Question

$50g$ ice at ${{0}^{o}}C$ in insulator vessel, $50g$ water of ${{100}^{o}}C$ is mixed in it, then final temperature the mixture is (neglect the heat loss)
\[\begin{align}
  & \text{A}\text{. }{{10}^{o}}C \\
 & \text{B}\text{. }{{0}^{o}}<<{{T}_{m}}<{{20}^{o}}C \\
 & \text{C}\text{. }{{20}^{o}}C \\
 & \text{D}\text{. Above }{{20}^{o}}C \\
\end{align}\]

Answer 1

Hint: When ice is mixed with water, a body will lose its heat and whatever be heat has loosed, the heat will be gained by ice.
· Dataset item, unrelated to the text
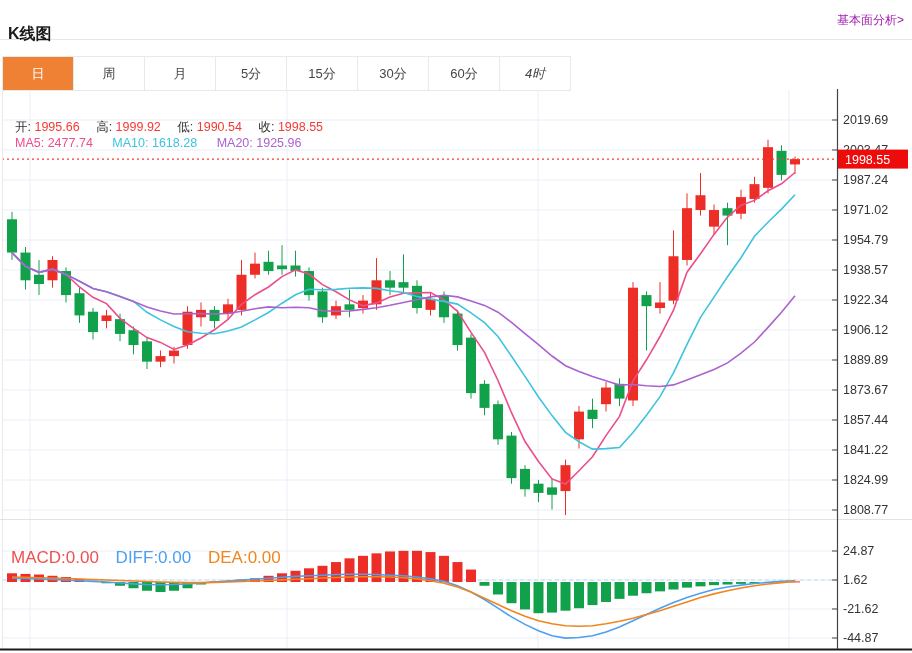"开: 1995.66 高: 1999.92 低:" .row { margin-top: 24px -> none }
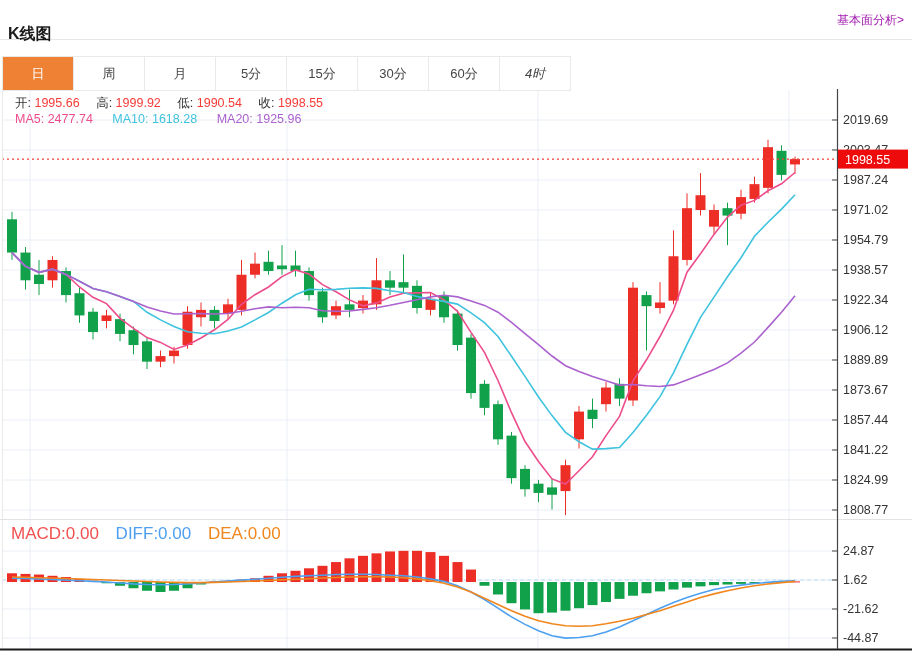"2477.74" b { text: 2477.74 -> 1621.44 }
So the heat is gained to convert 50g of ice at ${{0}^{o}}C$ to 50g of water at ${{0}^{o}}C$. In this case, ice is changing its state therefore use a latent heat formula and water is just increasing temperature to a final degree so use a specific heat formula. Use the energy balance equation. Latent heat formula is used when solid gains heat and then converted into liquid.

Formula used:
Latent heat is given by
\[{{H}_{L}}=mL\]
Where,
\[{{H}_{L}}\]= thermal energy
m= mass of substance
L= heat of fusion or vaporization
Formula of specific heat is given by,
\[{{H}_{L}}=mc\Delta T\]
Where,
c= Specific heat capacity
\[\Delta T\] = Change in temperature

Complete step by step solution:
In this question, it is given that 50 gram of ice at ${{0}^{o}}C$ is mixed with 50 gram of ${{100}^{o}}C$ in an insulator vessel. Since the vessel is insulator so there won’t be any heat loss.
Now, when ice is mixed with water, a body will lose its heat and whatever heat has loosed, the heat will be gained by ice.
So the heat is gained to convert 50g of ice at ${{0}^{o}}C$ to 50g of water at ${{0}^{o}}C$ is called latent heat. Which is given by,
\[{{H}_{L}}=mL\]
This is the latent heat which is absorbed by ice to convert 50g of ice at ${{0}^{o}}C$ to 50g of water at ${{0}^{o}}C$.
And we know that body A is losing heat. So heat loss is given by,
\[{{H}_{L}}=mc\vartriangle T\]
Let \[{{T}^{0}}C\] be the final temperature of mixture. Latent heat of ice is \[89cal/g\]. Specific heat of water is \[1cal/g/{}^{0}C\].
We know that heat lost by water to reach \[{{T}^{0}}C\] is equal to sum of heat gained by ice to change itself into water and heat gained by melted ice to raise its temperature at \[{{T}^{0}}C\].
Mathematically the energy balanced equation is given by,
\[\begin{align}
  & {{m}_{w}}{{c}_{w}}\vartriangle T=mL+{{m}_{i}}{{c}_{w}}\vartriangle T \\
 & 50\times 1(100-T)=50\times 80+\times 50\times 1\times (T-0) \\
 & 4000+50T=5000-50T \\
 & T={{10}^{0}}C \\
\end{align}\]
So the final temperature of the mixture is \[{{10}^{0}}C\]. Therefore the correct option is (A).

Additional information:
Latent heat of a substance is the quality of heat required to change the state of a unit mass of the substance without changing its temperature. Specific heat of a substance is defined as the quantity of heat required to raise the temperature of a unit mass of a substance through one degree.

Note:
Students should know the concept of the balance equation. If any substance is changing its state then use latent heat formula. But if the substance is maintaining its original state but increasing its temperature then use a specific heat formula. Latent heat of ice is \[89cal/g\]. Specific heat of water is \[1cal/g/{}^{0}C\]. Unit of specific heat is \[cal/g/{}^{0}C\] and the unit of latent heat is \[89cal/g\].